Dalam pemungutan suara Rabu 4 Juni 2025 di markas PBB, 14 dari 15 anggota Dewan Keamanan mendukung resolusi tersebut, namun AS menggagalkannya dengan hak veto. Resolusi itu menuntut gencatan senjata segera, tanpa syarat, dan permanen, pembebasan seluruh sandera oleh Hamas dan kelompok lainnya, serta penghapusan seluruh pembatasan terhadap masuknya bantuan ke Gaza.
Menteri Luar Negeri AS Marco Rubio menyatakan bahwa veto tersebut bertujuan melindungi Israel dari tekanan yang dianggap tidak adil.
"Amerika Serikat tidak akan mendukung teks yang menyamakan Israel dengan Hamas atau mengabaikan hak Israel untuk membela diri," kata Rubio.
"Kami akan terus berdiri bersama Israel di PBB,” imbuh Rubio.
Melansir dari Channel News Asia, Kamis 5 Juni 2025, sikap AS ini merupakan veto pertama dalam isu Gaza sejak Presiden Donald Trump menjabat pada Januari 2025. Sebelumnya, AS juga menolak resolusi serupa pada November 2024.
Kecaman dari dunia internasional
Veto AS menuai reaksi keras dari berbagai pihak. Tiongkok menyebut hasil pemungutan suara sebagai bukti bahwa “penghalang utama bagi perdamaian di Gaza adalah veto berulang dari Amerika Serikat.”
Duta Besar Pakistan untuk PBB, Asim Ahmad, menyatakan bahwa kegagalan resolusi ini akan menjadi "noda moral dalam hati nurani Dewan Keamanan yang akan bergema selama beberapa generasi."
Sementara itu, kelompok Hamas mengutuk veto tersebut sebagai tindakan "memalukan", menuding AS telah “melegitimasi genosida dan membenarkan penghancuran serta kelaparan massal."
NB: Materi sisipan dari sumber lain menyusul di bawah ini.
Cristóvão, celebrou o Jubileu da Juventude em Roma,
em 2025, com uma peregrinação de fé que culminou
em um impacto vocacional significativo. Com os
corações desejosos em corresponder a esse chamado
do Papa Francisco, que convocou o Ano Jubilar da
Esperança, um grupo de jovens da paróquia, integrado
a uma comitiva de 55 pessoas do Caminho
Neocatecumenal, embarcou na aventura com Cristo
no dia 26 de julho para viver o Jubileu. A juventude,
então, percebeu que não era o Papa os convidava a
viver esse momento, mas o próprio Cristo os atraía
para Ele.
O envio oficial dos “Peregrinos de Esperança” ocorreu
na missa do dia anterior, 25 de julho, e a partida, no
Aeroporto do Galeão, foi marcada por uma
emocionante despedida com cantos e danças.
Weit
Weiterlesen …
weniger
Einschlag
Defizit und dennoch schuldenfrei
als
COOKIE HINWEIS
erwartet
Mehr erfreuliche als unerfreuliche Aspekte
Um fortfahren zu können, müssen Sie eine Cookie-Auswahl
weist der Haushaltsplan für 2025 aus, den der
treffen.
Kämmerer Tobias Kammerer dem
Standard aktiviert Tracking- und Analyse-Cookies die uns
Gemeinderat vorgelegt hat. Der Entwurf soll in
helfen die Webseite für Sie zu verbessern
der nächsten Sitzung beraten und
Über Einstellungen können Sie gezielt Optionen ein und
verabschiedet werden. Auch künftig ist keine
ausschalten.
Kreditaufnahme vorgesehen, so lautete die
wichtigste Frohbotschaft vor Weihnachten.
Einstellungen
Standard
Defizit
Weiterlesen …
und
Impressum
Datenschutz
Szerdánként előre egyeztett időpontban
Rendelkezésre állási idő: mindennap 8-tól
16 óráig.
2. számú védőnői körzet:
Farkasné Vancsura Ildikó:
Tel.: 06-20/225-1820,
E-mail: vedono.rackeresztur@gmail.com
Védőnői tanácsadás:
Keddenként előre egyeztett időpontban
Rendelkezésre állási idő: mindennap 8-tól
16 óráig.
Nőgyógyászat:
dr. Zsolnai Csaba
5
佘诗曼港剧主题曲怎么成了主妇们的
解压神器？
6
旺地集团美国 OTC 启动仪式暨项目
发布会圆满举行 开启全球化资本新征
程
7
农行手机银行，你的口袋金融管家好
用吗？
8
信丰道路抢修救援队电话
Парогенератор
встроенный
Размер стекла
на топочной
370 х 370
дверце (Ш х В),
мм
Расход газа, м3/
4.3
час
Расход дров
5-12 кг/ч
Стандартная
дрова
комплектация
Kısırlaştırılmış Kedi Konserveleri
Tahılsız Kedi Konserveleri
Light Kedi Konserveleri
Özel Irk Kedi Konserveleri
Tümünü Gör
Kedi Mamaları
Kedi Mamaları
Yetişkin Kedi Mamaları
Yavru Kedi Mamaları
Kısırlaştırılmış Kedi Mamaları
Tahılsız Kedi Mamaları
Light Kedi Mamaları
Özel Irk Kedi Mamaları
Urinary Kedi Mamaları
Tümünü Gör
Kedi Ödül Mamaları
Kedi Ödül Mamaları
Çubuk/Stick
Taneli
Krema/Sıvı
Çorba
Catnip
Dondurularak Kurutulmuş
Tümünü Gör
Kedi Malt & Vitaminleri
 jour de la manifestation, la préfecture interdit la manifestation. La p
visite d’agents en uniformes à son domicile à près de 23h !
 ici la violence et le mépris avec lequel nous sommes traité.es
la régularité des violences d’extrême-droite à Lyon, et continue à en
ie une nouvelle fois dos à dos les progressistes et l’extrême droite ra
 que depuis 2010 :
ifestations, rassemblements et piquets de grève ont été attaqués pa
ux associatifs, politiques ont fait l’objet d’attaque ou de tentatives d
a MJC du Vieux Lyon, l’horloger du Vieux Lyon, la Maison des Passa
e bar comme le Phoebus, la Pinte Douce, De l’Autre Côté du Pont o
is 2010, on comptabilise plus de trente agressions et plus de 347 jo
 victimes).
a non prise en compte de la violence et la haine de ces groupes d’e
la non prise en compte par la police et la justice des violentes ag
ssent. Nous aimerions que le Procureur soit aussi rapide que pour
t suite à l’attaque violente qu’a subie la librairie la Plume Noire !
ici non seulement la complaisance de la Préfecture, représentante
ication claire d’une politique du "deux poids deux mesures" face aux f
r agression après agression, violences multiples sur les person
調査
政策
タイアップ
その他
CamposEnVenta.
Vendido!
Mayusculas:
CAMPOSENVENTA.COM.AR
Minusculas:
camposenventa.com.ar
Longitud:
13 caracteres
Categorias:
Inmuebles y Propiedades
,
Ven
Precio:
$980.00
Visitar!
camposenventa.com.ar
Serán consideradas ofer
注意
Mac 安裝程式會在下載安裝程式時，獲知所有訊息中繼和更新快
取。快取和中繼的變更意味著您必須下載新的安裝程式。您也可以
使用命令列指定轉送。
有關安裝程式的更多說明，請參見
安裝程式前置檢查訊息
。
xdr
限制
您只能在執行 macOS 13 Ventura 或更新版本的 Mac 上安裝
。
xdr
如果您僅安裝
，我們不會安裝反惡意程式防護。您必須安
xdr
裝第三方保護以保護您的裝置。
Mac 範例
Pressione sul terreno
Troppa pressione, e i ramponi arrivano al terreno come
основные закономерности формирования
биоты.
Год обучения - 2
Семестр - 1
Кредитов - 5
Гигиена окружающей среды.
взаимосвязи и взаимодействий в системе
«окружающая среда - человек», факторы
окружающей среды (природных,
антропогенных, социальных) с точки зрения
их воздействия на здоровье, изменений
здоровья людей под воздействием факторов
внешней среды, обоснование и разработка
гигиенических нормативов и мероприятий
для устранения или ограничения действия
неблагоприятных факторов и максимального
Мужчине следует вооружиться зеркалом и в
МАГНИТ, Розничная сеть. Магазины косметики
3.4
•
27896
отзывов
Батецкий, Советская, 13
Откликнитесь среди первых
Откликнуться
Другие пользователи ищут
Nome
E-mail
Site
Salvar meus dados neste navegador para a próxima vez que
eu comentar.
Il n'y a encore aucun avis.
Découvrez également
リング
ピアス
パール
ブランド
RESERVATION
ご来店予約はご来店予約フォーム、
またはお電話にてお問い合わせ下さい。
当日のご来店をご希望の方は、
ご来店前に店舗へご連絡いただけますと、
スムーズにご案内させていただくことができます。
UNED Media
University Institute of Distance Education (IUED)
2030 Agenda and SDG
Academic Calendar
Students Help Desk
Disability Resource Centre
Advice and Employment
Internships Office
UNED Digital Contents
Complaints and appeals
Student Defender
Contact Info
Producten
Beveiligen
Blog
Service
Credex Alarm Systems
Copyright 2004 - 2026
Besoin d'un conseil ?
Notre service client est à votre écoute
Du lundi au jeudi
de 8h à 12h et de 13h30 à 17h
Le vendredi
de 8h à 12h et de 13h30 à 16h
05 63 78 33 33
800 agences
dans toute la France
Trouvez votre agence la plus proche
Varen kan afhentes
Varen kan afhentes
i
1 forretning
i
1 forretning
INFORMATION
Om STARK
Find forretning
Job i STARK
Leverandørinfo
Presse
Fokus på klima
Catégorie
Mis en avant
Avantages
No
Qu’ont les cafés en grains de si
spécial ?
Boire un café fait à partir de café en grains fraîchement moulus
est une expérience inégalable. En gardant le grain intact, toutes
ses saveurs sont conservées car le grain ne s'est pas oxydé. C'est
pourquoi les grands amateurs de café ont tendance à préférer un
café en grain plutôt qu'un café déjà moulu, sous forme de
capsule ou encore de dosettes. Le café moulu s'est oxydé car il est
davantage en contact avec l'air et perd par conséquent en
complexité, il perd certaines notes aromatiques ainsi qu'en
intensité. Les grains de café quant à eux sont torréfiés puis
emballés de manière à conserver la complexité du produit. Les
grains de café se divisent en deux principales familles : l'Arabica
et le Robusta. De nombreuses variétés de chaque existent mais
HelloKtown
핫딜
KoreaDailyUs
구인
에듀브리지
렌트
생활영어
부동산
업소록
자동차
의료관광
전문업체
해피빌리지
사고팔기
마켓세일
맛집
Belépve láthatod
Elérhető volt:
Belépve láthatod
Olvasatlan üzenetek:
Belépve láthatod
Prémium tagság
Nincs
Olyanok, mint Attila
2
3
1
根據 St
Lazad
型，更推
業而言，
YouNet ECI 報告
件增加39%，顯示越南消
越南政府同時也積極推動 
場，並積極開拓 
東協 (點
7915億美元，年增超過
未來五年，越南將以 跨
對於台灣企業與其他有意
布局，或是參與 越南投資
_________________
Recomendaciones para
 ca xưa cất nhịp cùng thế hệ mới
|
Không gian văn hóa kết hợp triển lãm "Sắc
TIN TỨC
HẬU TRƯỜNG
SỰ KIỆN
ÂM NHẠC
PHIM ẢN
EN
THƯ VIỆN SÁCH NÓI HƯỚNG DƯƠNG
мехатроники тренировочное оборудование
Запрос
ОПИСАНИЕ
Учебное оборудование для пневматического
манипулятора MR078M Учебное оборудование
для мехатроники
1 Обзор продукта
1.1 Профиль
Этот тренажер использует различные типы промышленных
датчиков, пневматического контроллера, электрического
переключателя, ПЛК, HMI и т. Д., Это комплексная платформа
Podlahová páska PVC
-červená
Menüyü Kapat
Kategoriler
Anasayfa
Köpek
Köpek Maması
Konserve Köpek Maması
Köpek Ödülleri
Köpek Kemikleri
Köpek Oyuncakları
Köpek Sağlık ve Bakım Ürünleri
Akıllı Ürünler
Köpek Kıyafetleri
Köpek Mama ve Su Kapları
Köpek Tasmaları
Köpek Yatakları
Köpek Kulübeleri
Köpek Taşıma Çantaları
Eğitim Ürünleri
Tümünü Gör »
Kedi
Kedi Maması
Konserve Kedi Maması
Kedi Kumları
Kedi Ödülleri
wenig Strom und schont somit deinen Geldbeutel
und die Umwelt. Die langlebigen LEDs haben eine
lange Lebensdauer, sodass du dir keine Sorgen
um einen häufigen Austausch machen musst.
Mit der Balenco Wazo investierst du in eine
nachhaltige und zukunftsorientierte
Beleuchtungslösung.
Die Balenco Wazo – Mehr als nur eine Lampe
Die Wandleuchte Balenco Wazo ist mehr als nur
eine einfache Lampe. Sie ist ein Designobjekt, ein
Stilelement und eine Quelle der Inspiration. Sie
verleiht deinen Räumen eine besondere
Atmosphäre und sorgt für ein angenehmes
Namun, Duta Besar Israel untuk PBB, Danny Danon, menyebut langkah itu “sia-sia”, dan menilai resolusi tersebut tidak membantu penyaluran bantuan kemanusiaan.
Situasi di Gaza terus memburuk. PBB memperingatkan bulan lalu bahwa seluruh penduduk wilayah itu, sekitar dua juta jiwa terancam kelaparan. Meskipun Israel membuka sebagian perbatasan pada pertengahan Mei, jumlah bantuan yang masuk masih jauh dari cukup.
"Truk-truk bantuan hanya mengalir sedikit demi sedikit," ungkap pernyataan PBB sebelumnya. Negara-negara anggota yang mendukung resolusi menilai bahwa tindakan konkret sangat mendesak untuk menyelamatkan nyawa warga sipil.
Duta Besar Prancis untuk PBB, Jerome Bonnafont, menegaskan, "Dewan telah gagal menjalankan tanggung jawabnya, padahal mayoritas dari kita telah menyuarakan pandangan yang sejalan."